Лавли всегда боялась признать это. Но теперь пришлось. Она осознала это, но было лишь хуже. Понимание запутывало ее, разрывало на два мира: один, в котором она сейчас находится, а другой, в котором есть он. Первый мир казался более логичным, более правильным, а второй более настоящим. Но Лавли понимала, что могла и ошибаться. Что, если, на самом деле, не было всех этих приключений в волшебном шкафу, что вот он, настоящий мир – нужно лишь дотянуться до него рукой и принять его? Ну, а, если тот второй….
Больше вопросов, чем ответов.
Как-то раз она гуляла снаружи. Была поздняя осень. Тяжелое время. Листья уже не такие красивые, не золотые, а грязные, уродливые. Природа умирала, готовясь к зиме. Вместе с природой умирала и Лавелина.
Она не раз уже гуляла на этой площадке. Внезапно она услышала чей-то голос. Он звал на помощь. Но Лавли никак не могла понять, кто зовет, и зовет ли кто-то на самом деле. Она спросила окружающих: они ничего не слышали, или слышали, но это звали, по их мнению, зеленые человечки. На следующий день она снова была на площадке. И снова услышала этот голос. И решила выяснить, кто же все-таки кричит.

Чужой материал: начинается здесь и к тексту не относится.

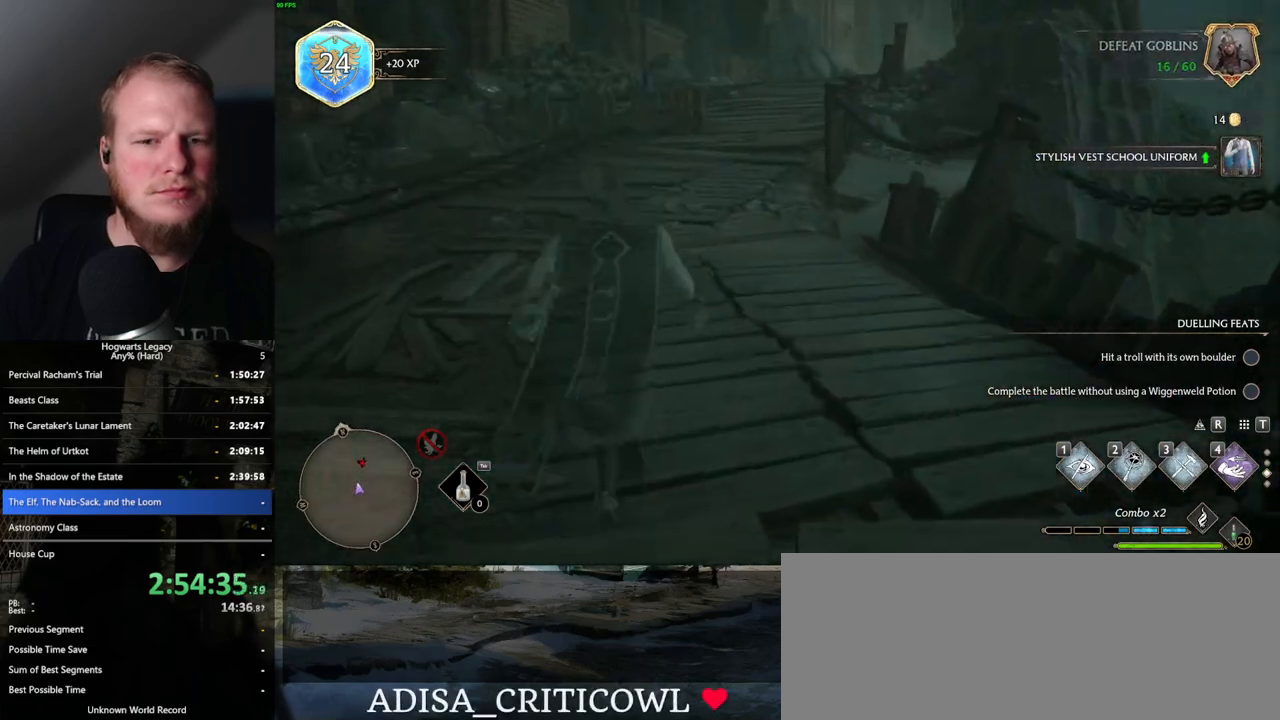
{"keys": ["w"], "mouse": [], "events": [[117, "mouse_mb5", "up"]]}
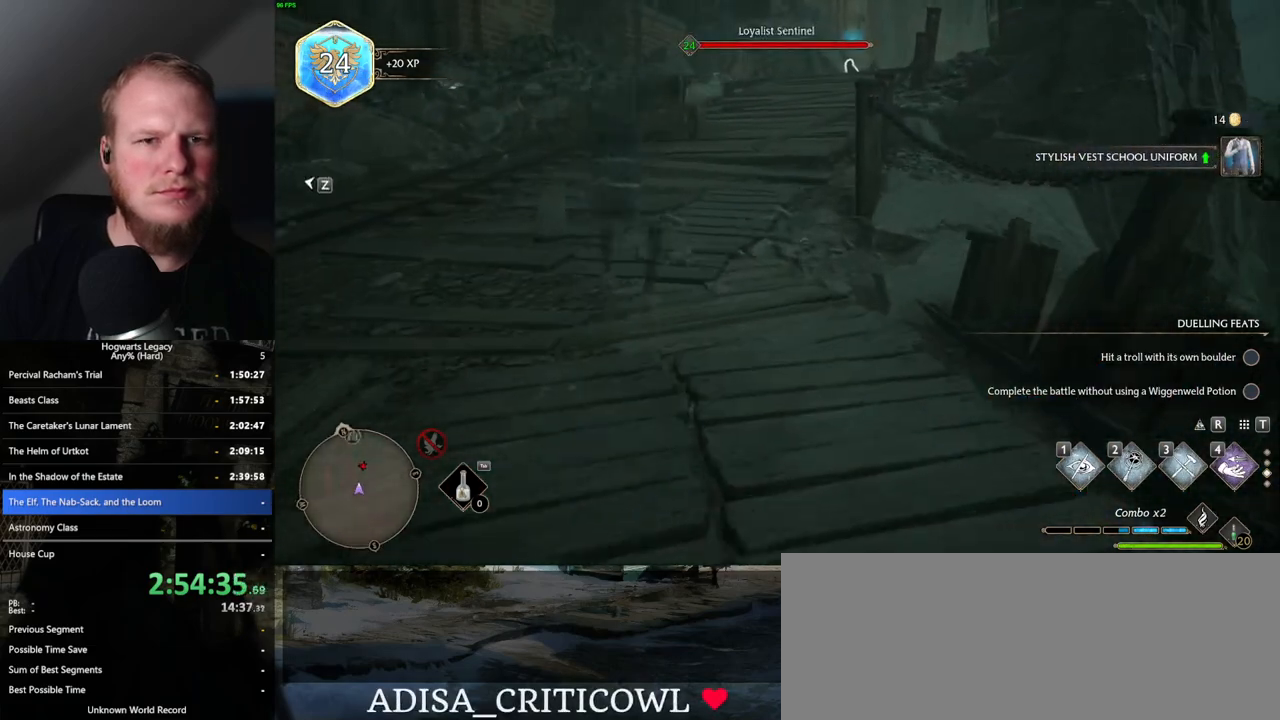
{"keys": ["w"], "mouse": ["mb5"], "events": [[267, "mouse_mb5", "down"]]}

Лавли пошла на зов на задний двор. Там никого не было. Она хотела уже развернуться и уйти, как вдруг услышала опять этот зов. Он был так близко; за забором кто-то звал ее. Лавли глубоко вздохнула и выдохнула, а потом смело подошла к забору. Там она увидела расщелину, где можно было бы выбраться наружу. Лавли легко перебралась на ту сторону.
Тут внезапно все изменилось. Сзади ее теперь не было сумасшедшего дома, а были стены, и впереди стены, и везде стены. Это был лабиринт. Настоящий каменный лабиринт с тысячами разных закоулков, каждый из которых ведет в такие же непонятные закоулки. И Лавли была внутри лабиринта. И не было видно, где его начало, а где конец.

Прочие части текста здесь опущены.